Collected data

________

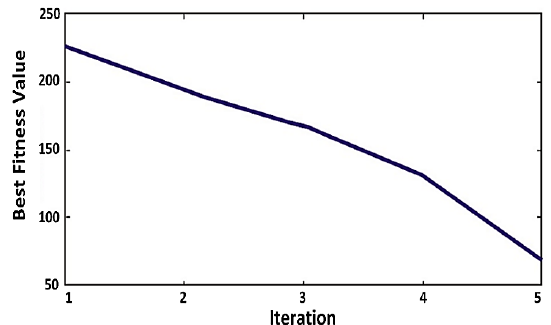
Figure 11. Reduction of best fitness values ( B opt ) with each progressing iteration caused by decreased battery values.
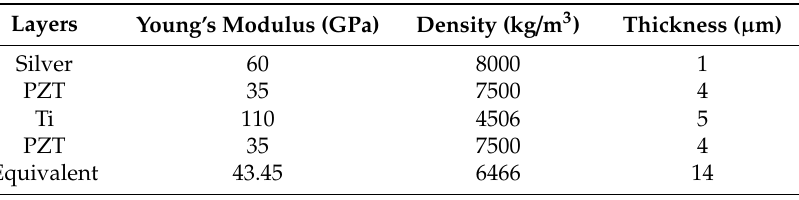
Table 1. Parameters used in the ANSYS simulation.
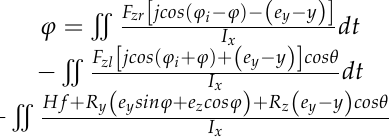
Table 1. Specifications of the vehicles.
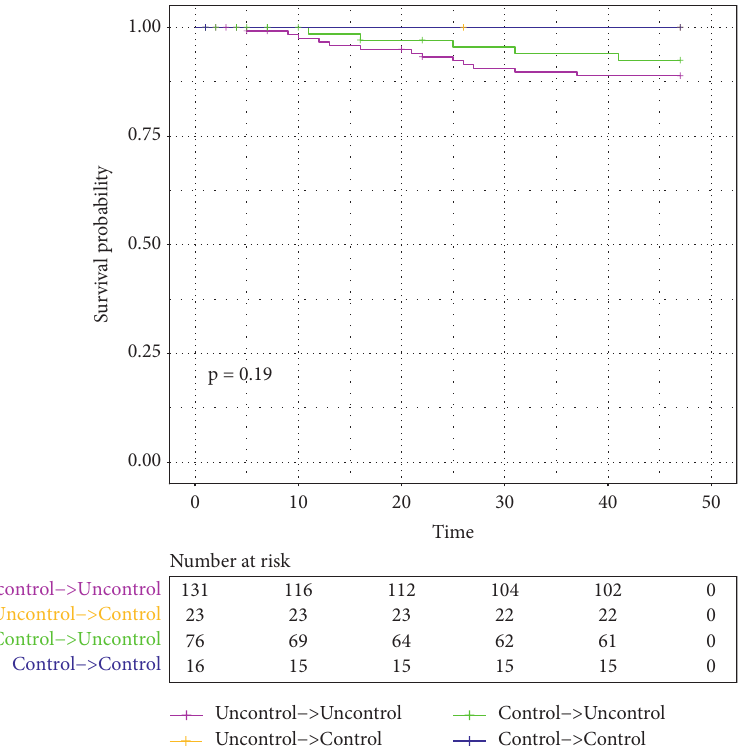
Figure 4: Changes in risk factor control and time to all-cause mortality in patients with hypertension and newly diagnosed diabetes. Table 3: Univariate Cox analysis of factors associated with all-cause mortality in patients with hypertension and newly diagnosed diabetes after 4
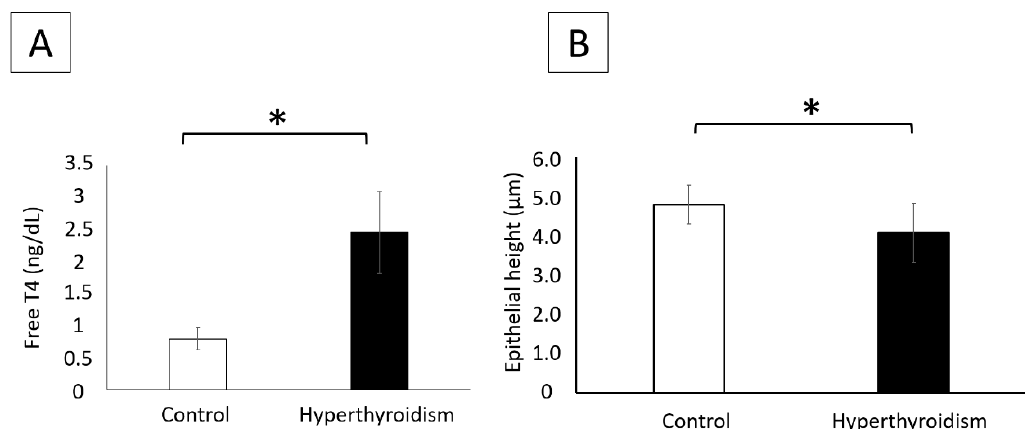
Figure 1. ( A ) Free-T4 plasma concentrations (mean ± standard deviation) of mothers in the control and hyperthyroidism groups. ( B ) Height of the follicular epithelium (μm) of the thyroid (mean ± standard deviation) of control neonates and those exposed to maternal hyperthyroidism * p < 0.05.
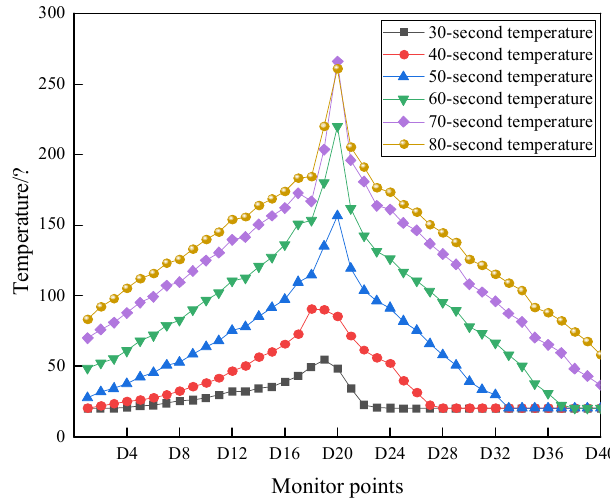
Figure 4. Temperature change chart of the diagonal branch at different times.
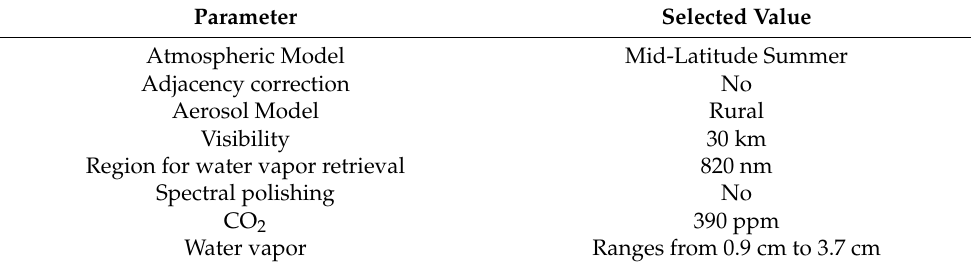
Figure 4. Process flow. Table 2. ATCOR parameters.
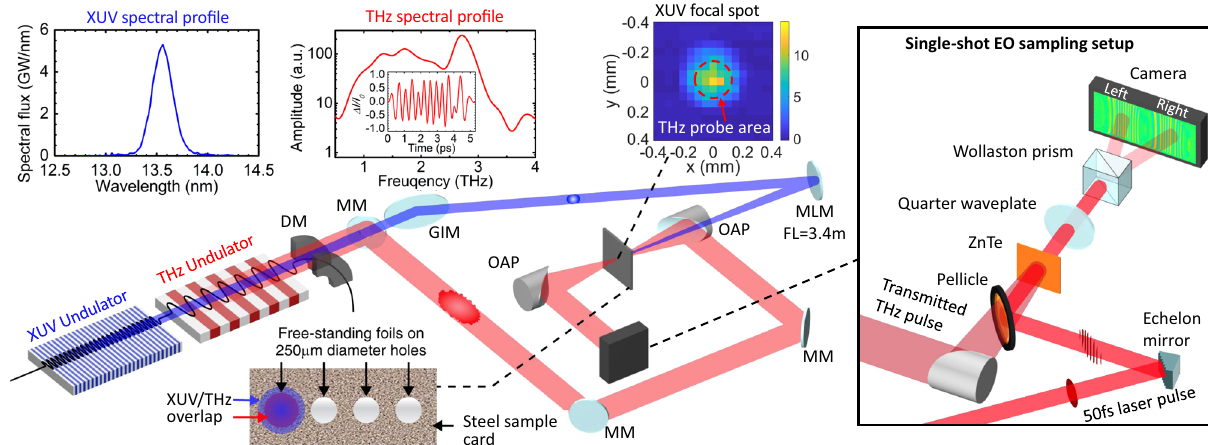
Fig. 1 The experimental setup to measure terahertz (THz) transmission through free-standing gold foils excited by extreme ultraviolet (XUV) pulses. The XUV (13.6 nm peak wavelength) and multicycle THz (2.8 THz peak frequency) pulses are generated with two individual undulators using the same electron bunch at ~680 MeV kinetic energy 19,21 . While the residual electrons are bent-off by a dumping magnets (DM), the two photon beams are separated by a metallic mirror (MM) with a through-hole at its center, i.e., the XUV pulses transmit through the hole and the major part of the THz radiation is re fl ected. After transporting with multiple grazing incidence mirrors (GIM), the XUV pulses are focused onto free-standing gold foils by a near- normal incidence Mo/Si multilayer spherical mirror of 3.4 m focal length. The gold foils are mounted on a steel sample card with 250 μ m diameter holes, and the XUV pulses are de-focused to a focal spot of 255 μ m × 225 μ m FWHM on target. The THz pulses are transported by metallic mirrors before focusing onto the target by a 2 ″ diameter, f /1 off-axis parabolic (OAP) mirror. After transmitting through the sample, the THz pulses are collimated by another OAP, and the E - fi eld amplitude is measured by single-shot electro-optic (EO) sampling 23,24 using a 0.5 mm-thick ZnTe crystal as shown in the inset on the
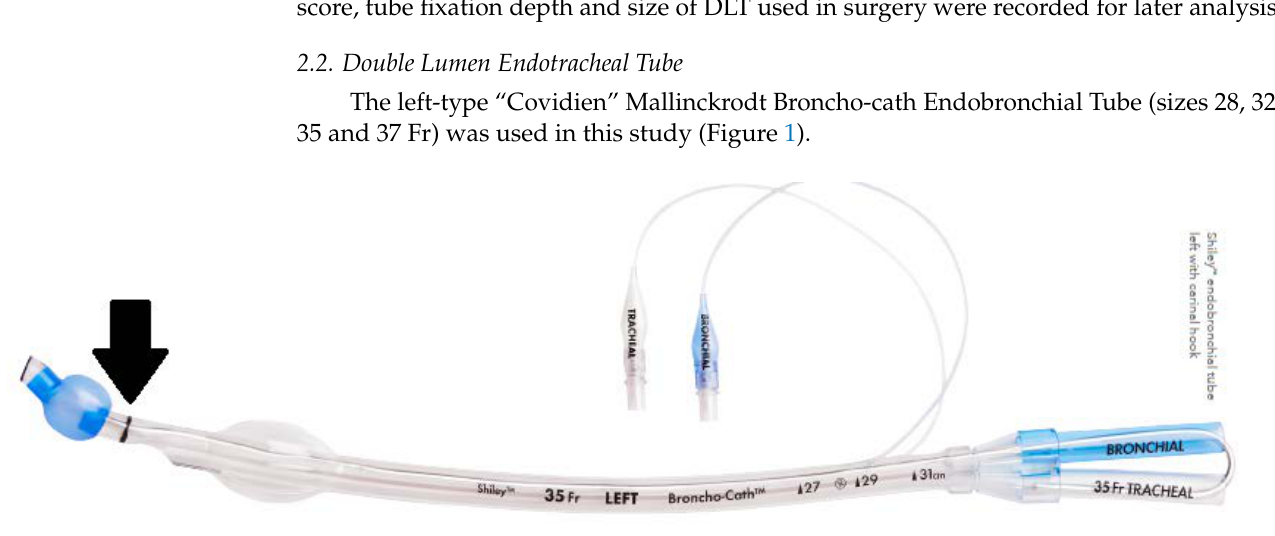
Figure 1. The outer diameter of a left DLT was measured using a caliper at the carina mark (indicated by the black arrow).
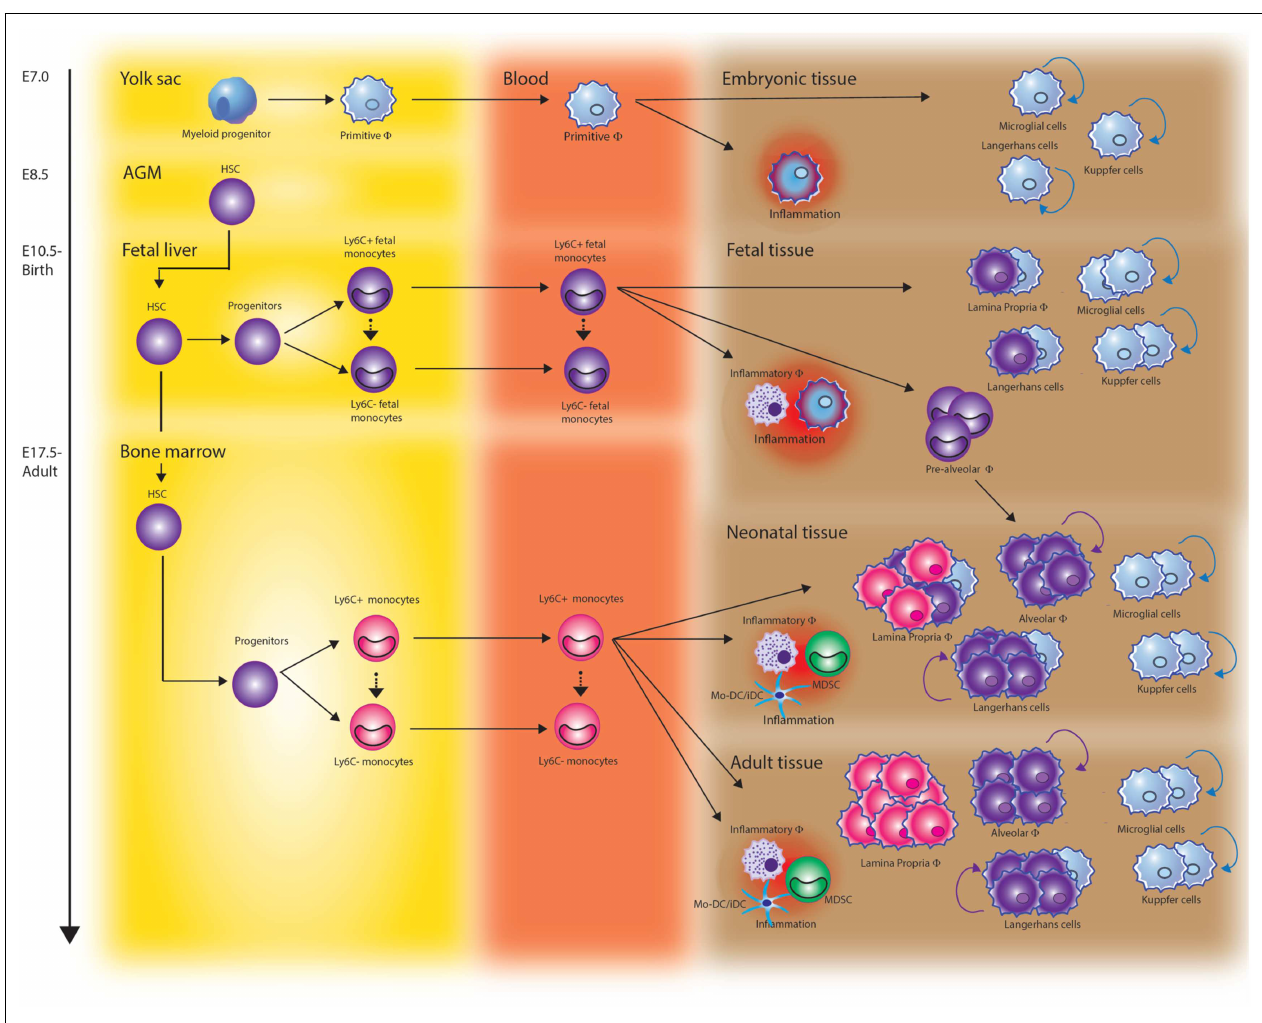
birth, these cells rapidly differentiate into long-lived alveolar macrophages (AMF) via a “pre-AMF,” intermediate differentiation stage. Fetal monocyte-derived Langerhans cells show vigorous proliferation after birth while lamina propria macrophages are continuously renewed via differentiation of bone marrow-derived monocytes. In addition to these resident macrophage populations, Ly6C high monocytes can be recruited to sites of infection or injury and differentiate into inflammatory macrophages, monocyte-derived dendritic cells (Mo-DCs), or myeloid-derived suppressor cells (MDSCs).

________

Only a number is wanted here: the count of lines above that contain the word "Table".

• Finished exercise: 4